Retrofit v rebuild
What do organisations need to know when considering whether they should retrofit or rebuild an existing asset? Chris Kerr looks at the issues.
Reducing greenhouse gas emissions, and carbon in particular, has become a huge issue for the planning system. Embodied carbon – the amount of carbon dioxide emitted during the lifecycle of a building – will, therefore, be an area of contention where any major demolition is proposed going forward.
M&S’s proposed demolition of their flagship Marble Arch store, and the Secretary of State for Levelling Up, Housing and Communities’ decision to refuse planning consent for it, was the first high-profile dispute on this issue, and although the decision was overturned, rather emphatically, by the High Court, it did raise a few key considerations for any organisation debating whether to retrofit or demolish and rebuild their existing asset.
The first thing to note is that, as it stands there is no presumption against demolition so the option remains on the table.
It is accepted that retention and refurbishment is typically a lower-carbon option than demolition and rebuilding, but this is not always the case.
A central issue in this particular case was what the National Planning Policy Framework (NPPF) says or does not say about prioritising retrofit over demolition. The provision at the centre of the debate was the then Paragraph 152 (now 157) of the NPPF, which says:
“The planning system should support the transition to a low carbon future in a changing climate, taking full account of flood risk and coastal change. It should help to: shape places in ways that contribute to radical reductions in greenhouse gas emissions, minimise vulnerability and improve resilience; encourage the reuse of existing resources, including the conversion of existing buildings; and support renewable and low carbon energy and associated infrastructure.”

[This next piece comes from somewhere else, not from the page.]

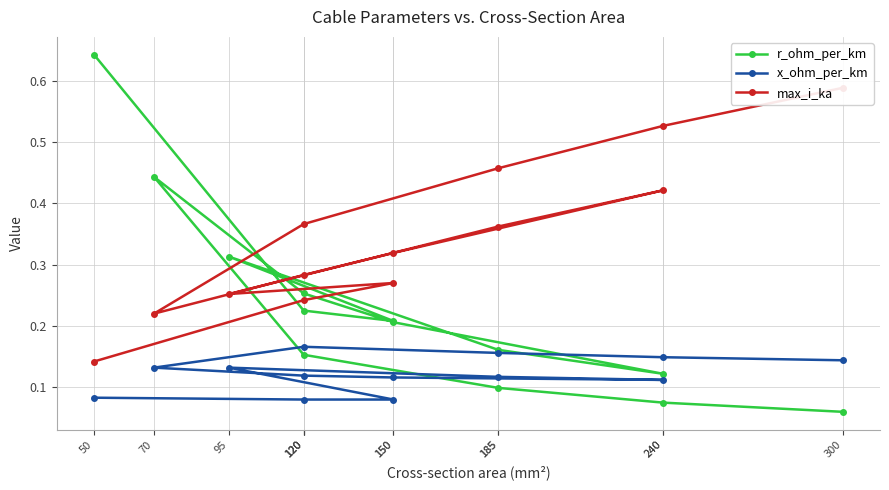

What are all the series names shown in the legend?

r_ohm_per_km, x_ohm_per_km, max_i_ka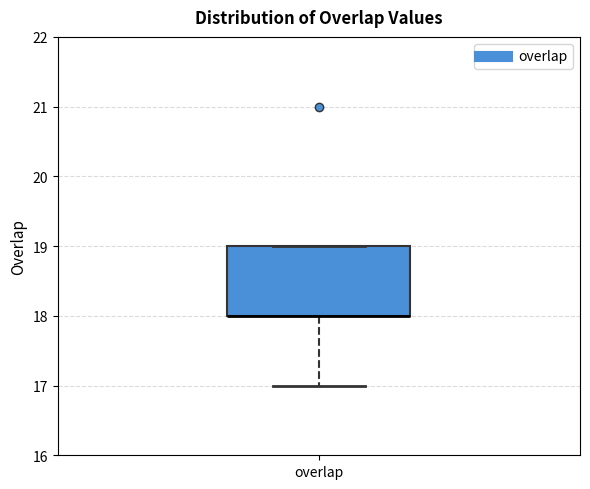

Transcribe this box plot: give where the median line is, the range the box spans, and where the two whiskers end, as read against the y-axis. The values are not printed on the chart, so give them approximately, as read against the axis.

median 18 (drawn on the box's lower edge), box 18 to 19, whiskers 17 to 19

The Secretary of State Michael Gove interpreted this to mean that “there should generally be a strong presumption in favour of repurposing and reusing buildings”, and in doing so, concluded that M&S failed to support the transition to a low carbon future, and would overall fail to encourage the reuse of existing resources (including the conversion of existing buildings).
Mrs Justice Lieven, the judge in this case, disagreed. She said Gove had “not applied the policy” but in fact “rewritten it”, and that this led him to place an unjustified “policy hurdle” on M&S’s proposals. She said that while the NPPF does provide “some encouragement for the reuse of buildings”, there is nothing in the wording “that comes close to a presumption” in favour of retaining and reusing buildings.

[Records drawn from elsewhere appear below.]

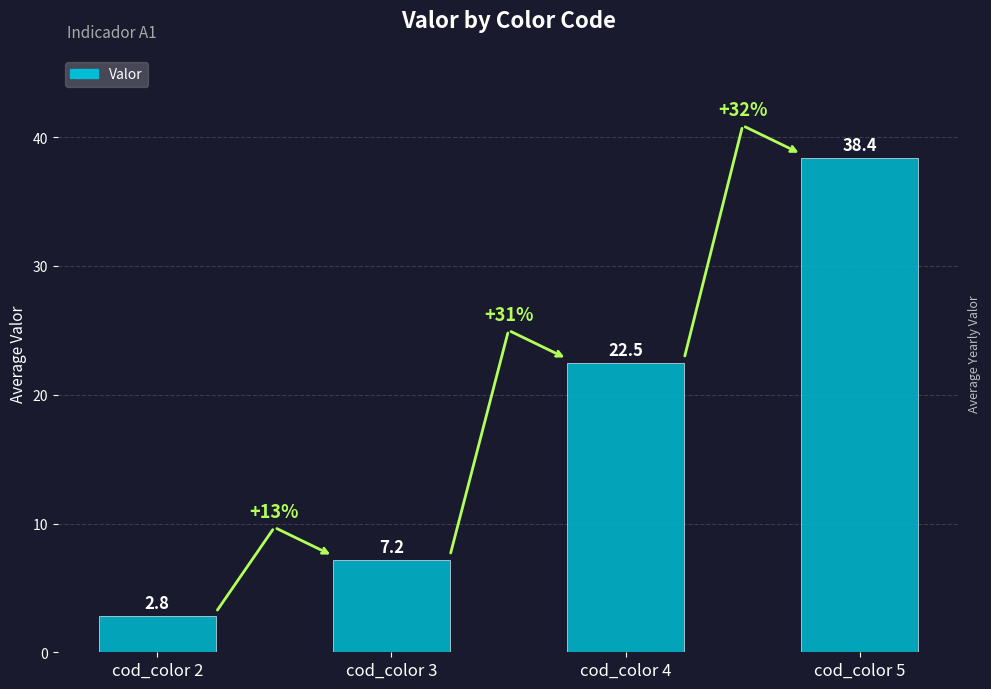

List the labels in order of value, smallest first.

cod_color 2, cod_color 3, cod_color 4, cod_color 5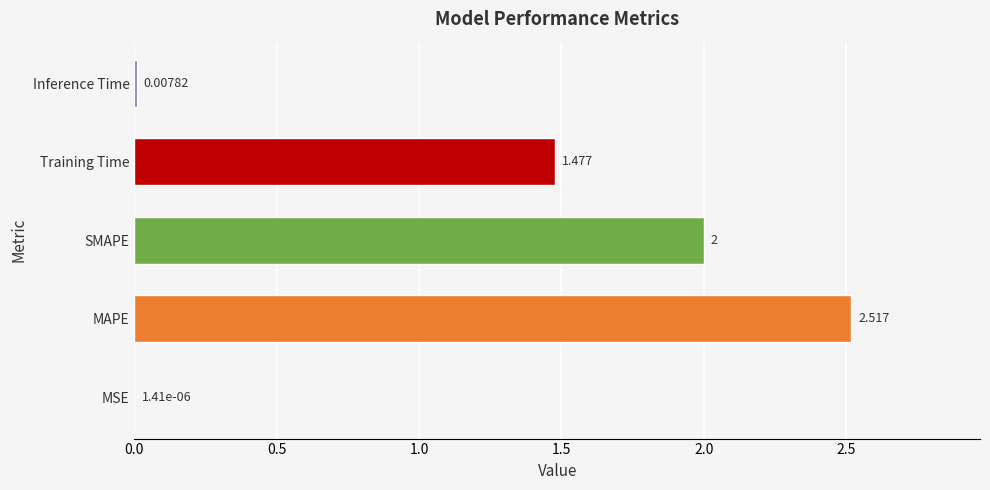

Where is the data nearest to the value 1?

Training Time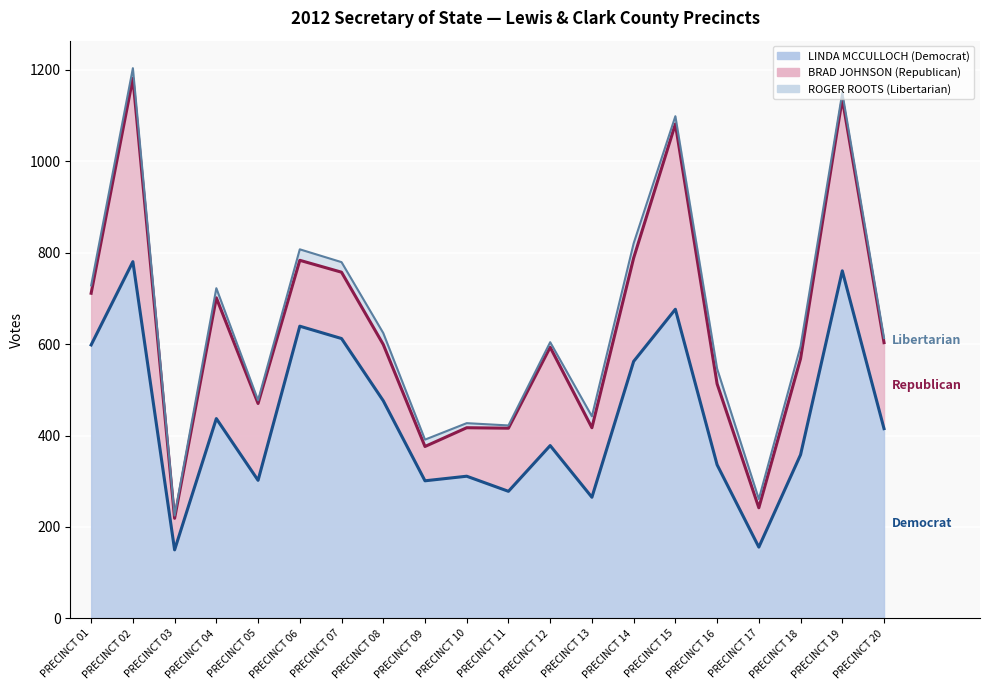

Does the chart display data point markers on the line(s)?

No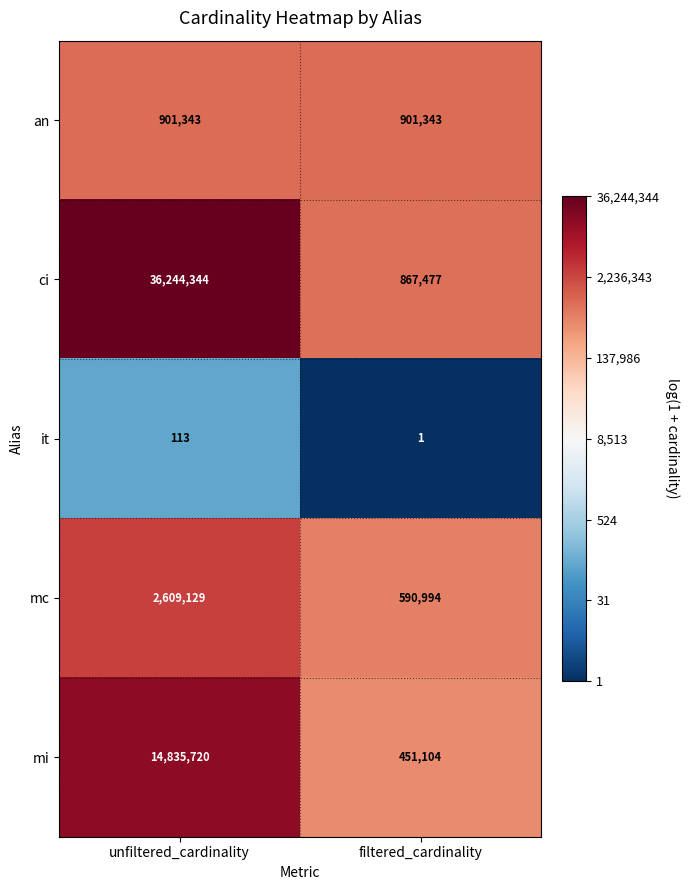

The mi series shows 245497 at filtered_cardinality. True or false?

False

All of that being said, going forward organisations are going to have to justify why a demolition is a better option that retrofitting.

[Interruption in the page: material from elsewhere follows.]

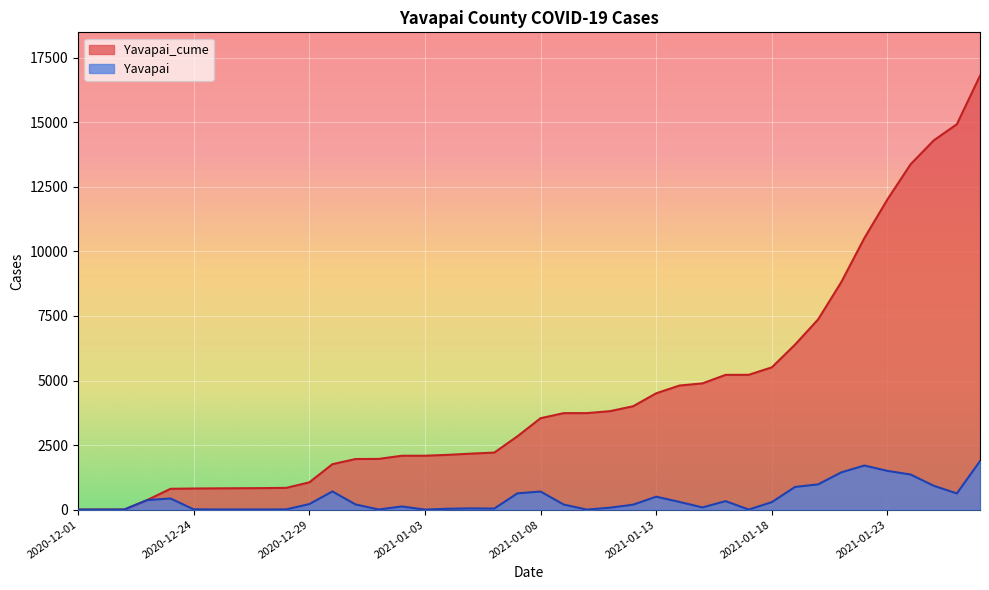

What is the sum of all Yavapai values?

16801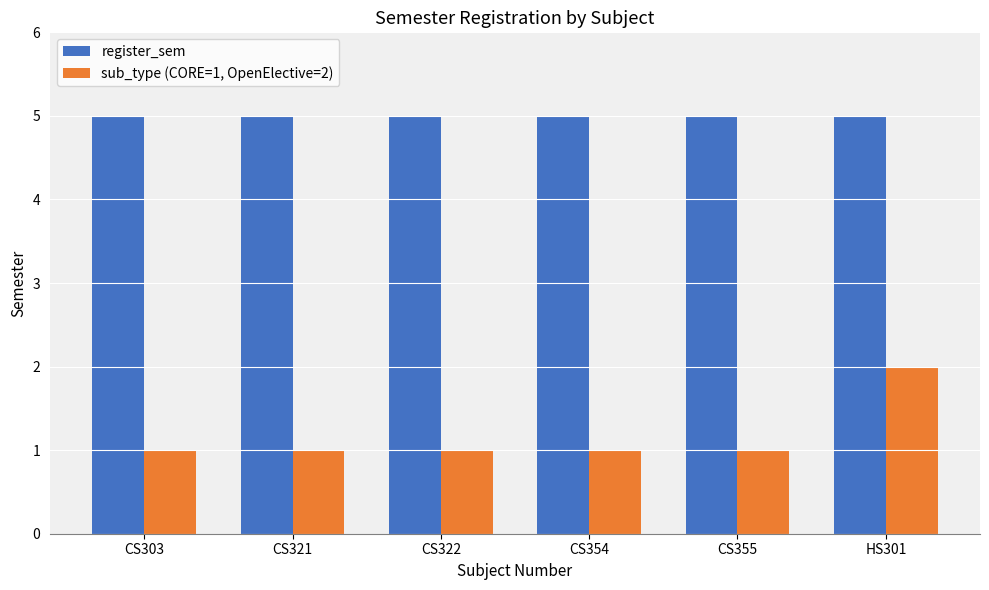

Which series has the largest total across all categories?

register_sem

A number of local authorities are already introducing retrofit first policies as part of their local plan. For example, the City of London’s draft Local Plan is pursuing a net zero carbon City by 2040 and expressly states that it will take a retrofit first approach to development. The City of Westminster is consulting now on a similar policy.
Demolition could be justified if the rebuild has the potential to produce a building with greater performance and sustainability or because the building is no longer fit for purpose (or is financially unviable for refurbishment).
Demonstrating greater sustainability is going to be very challenging.
Any organisation considering whether to demolish an existing building will need to do greater due diligence on the carbon payback period (the point in which the carbon savings generated from greater building efficiency meets the level of emissions which were released during the construction phase), and whether it can be concluded that over the life of the building the rebuild would use less carbon than any refurbishment. That is a difficult calculation to make. If this can be demonstrated, there is more weight in the argument to allow for demolition/rebuild.
In the M&S case, the carbon payback period was estimated to be 11 years, a number that the Planning Inspector agreed with, although he acknowledged it was no surprise there was disagreement over the figure, given that the understanding of Whole Life Carbon (WLC) assessments is still developing. Various technical standards and methodologies have been developed to measure a building’s embodied carbon footprint however, such as the RICS Whole Life Carbon Assessment for the Built Environment and the RIBA Guidance on Embodied and Whole Life Carbon Assessment for Architects – both of which add some credibility to the calculations being made.
Another option is to demonstrate that the building is no longer fit for purpose and that refurbishments are not viable.
The case for demolition/rebuild will also be stronger if it can be demonstrated that a building is no longer fit for purpose and that, if they can be made at all, any refurbishments are not viable. In this case, M&S explored 16 different retrofit options. The planning inspector agreed with M&S, concluding that deep refurbishment was not viable for them and that if the planning application to rebuild was refused, it would lead to the store closing with adverse impacts on the vitality and viability of the area as a whole.
It should be noted that the Secretary of State disregarded M&S’s calculations around both whole life carbon savings and the lack of viability of the refurbishments, citing the fact that sufficient comparisons had not been made or alternative options explored. The Court held that whilst the Secretary of State was free to reach those conclusions, he had not provided a clear or full enough explanation behind his decision to do so. This is important as it provides some assurance to companies that go through the process of doing an objective analysis, that if they conclude the best course of action is demolition, then their reporting will go through the correct processes.
Chris Kerr is head of ESG at Davitt Jones Bould.